## Exercise A
In the passage on race in British history, which law did the march to the US embassy in London protest against?
## Exercise B
Write out the passage on race in British history word for word, from "We must ask why" up to and including "to public education.".

There has been media coverage of the political solidarities that have long existed between anti-racist movements in the UK and US. However, we must consider why British students learn of Martin Luther King’s “I Have a Dream” speech, but not the march to the US embassy in London organised by Claudia Jones in solidarity with the 1963 March on Washington.

This march mobilised people in protest against the UK’s Commonwealth Immigration Act of 1962. Jones likened this policy to apartheid in the ways it created racialised barriers of entry for what was, at the time, a largely non-white migration of Commonwealth citizens to Britain.

The act established deportation procedures for British citizens born in the Commonwealth and empowered landlords to deny tenancies to those suspected of unlawful entry. Jones presciently understood how the 1962 act would lay the groundwork for today’s hostile anti-immigrant environment, which led to the Windrush Scandal.

We must ask why people learn of Rosa Parks through Dr Who but not the Bristol Bus Boycott or the bussing of black and Asian students in the 1960s and 1970s? This was done in places such as Bradford and Leicester to maintain majority white student populations. It highlights how race informed access to public education.

We must scrutinise why the collective British historical memory makes room for Stephen Lawrence while dispensing of Kelso Cochrane, David Oluwale, Aseta Simms, Joy Gardner and Christopher Adler. These names point to a history of state violence that informs how black communities in Britain are making sense of George Floyd’s murder.

We must interrogate how these histories – and those which define the history of race and racism in America – are routinely and deliberately severed from an understanding of the legacies of British imperialism.

Challenging myths of Britain’s past

We must ask these questions while also striving to understand why these circumstances persist. This demands embracing curriculum transformation coupled with teacher education. It also requires taking targeted action to redress the dismal numbers of black academics in history departments in UK universities. Moreover, it involves recognising the legitimacy of black British history as a field of inquiry.

In my book, London is the Place for Me, I explore the history of what I describe as the “mystique of British anti-racism”. I use this concept to chart the constellation of narrative myths about Britain. These are popular narratives that present Britain as tolerant, liberal, progressive, inclusive, humanitarian, benevolent and seemingly anti-racist.

The Windrush scandal revealed wider problems with the way the Home Office and its hostile environment policy treats immigrants and asylum seekers. John Gomez/Shutterstock

The mystique of British anti-racism depends upon a wilful denial of the place of race and racism in British society. It is rooted in the politicisation of self-congratulatory historical narratives of British abolitionism.

Saved entries:
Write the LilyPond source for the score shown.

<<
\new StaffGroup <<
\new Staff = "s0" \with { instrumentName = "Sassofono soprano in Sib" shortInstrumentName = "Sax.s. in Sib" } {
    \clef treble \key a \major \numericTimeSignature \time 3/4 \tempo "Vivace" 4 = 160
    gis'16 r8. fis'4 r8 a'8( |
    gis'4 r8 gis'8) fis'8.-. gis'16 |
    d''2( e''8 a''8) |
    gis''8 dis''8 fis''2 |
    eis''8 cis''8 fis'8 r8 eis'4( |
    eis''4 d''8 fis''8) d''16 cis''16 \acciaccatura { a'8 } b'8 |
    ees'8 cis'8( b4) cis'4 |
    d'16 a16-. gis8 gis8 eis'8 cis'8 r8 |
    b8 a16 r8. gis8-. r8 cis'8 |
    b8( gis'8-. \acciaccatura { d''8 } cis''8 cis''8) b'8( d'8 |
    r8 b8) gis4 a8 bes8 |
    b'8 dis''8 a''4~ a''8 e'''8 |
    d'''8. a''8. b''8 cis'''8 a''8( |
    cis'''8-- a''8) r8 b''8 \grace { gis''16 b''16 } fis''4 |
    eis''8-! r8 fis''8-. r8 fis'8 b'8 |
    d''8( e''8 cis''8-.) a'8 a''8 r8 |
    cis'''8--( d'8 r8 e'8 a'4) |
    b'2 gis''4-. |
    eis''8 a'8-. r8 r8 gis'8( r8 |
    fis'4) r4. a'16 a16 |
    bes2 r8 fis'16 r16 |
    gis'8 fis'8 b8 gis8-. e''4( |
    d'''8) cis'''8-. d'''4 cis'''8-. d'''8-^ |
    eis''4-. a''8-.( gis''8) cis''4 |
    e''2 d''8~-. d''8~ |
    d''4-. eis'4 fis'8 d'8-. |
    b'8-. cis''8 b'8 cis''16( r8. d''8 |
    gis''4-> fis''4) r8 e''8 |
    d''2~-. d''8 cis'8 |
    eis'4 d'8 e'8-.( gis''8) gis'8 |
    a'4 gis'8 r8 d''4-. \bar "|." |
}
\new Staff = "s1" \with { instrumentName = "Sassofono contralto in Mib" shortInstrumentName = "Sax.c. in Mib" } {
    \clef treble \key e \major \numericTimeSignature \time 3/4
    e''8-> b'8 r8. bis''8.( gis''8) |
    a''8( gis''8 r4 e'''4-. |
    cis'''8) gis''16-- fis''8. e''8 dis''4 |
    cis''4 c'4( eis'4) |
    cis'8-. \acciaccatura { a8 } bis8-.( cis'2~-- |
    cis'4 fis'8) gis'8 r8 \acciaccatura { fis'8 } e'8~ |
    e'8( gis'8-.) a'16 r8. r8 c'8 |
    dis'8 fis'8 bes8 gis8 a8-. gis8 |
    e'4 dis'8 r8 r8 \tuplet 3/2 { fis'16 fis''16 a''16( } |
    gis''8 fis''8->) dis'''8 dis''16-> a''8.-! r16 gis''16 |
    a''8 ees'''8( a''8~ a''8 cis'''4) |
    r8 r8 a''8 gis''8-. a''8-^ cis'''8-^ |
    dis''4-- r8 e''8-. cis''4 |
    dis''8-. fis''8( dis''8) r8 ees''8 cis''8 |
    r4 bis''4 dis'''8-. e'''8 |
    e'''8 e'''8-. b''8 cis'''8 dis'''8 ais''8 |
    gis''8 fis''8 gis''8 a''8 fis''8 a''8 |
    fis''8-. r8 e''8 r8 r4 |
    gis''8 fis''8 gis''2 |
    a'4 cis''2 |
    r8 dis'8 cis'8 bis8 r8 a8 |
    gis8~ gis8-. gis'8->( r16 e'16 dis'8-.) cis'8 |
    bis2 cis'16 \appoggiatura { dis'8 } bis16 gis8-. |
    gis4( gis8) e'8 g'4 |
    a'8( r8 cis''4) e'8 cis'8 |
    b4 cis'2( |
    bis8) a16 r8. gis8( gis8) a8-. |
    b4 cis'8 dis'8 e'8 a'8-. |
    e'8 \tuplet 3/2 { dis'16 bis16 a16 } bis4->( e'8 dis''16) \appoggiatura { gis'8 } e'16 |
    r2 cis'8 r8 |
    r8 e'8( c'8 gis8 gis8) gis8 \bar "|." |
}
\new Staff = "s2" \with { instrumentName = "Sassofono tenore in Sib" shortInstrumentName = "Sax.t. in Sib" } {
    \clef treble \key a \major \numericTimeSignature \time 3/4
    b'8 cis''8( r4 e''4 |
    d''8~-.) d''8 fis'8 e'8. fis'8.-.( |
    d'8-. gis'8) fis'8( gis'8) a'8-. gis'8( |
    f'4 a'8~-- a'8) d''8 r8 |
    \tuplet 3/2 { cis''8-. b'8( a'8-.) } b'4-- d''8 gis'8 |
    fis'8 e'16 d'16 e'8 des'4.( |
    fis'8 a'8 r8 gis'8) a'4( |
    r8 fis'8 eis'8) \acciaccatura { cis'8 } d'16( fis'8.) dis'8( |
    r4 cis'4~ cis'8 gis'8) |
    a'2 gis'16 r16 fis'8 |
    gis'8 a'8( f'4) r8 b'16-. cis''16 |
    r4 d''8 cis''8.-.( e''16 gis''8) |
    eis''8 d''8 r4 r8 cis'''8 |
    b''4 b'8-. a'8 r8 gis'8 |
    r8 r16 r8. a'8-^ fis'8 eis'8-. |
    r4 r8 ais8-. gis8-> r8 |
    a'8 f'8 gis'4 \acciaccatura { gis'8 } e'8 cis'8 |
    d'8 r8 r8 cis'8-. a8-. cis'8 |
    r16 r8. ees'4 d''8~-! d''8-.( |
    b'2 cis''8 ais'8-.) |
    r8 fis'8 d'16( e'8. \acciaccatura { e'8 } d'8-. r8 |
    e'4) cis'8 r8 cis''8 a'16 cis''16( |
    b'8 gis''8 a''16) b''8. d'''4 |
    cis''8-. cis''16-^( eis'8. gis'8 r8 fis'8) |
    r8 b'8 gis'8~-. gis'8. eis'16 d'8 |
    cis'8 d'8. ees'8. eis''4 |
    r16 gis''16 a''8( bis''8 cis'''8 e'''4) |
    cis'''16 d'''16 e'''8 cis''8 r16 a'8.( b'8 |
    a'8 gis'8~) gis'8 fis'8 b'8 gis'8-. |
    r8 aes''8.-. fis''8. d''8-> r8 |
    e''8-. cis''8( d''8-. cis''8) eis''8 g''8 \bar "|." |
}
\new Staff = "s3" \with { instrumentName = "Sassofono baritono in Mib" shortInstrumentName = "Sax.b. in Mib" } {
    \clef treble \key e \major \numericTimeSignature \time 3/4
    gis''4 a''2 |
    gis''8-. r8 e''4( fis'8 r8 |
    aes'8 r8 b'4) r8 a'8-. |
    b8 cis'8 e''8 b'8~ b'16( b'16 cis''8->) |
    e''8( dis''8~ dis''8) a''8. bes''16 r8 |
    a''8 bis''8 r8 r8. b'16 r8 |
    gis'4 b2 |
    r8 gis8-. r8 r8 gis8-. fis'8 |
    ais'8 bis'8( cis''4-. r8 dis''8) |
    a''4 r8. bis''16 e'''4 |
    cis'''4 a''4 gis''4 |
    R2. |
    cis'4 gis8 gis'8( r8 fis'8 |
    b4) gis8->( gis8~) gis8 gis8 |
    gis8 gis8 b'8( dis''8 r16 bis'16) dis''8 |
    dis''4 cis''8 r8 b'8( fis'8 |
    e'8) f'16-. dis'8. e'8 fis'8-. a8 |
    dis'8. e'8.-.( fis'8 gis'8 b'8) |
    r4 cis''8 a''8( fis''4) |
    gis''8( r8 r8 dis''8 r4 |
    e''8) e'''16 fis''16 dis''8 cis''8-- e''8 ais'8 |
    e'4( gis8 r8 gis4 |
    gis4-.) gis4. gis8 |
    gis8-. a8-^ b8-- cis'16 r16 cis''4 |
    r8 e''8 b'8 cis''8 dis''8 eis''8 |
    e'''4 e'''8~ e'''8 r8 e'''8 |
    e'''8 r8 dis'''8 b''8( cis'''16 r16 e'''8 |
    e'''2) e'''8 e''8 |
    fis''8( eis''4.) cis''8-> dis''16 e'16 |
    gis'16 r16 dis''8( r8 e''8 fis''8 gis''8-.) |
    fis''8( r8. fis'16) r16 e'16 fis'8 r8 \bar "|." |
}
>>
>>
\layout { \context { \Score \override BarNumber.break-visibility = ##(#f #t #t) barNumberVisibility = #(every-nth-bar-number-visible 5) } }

## Worked solution A
The UK's Commonwealth Immigration Act of 1962.

## Worked solution B
We must ask why people learn of Rosa Parks through Dr Who but not the Bristol Bus Boycott or the bussing of black and Asian students in the 1960s and 1970s? This was done in places such as Bradford and Leicester to maintain majority white student populations. It highlights how race informed access to public education.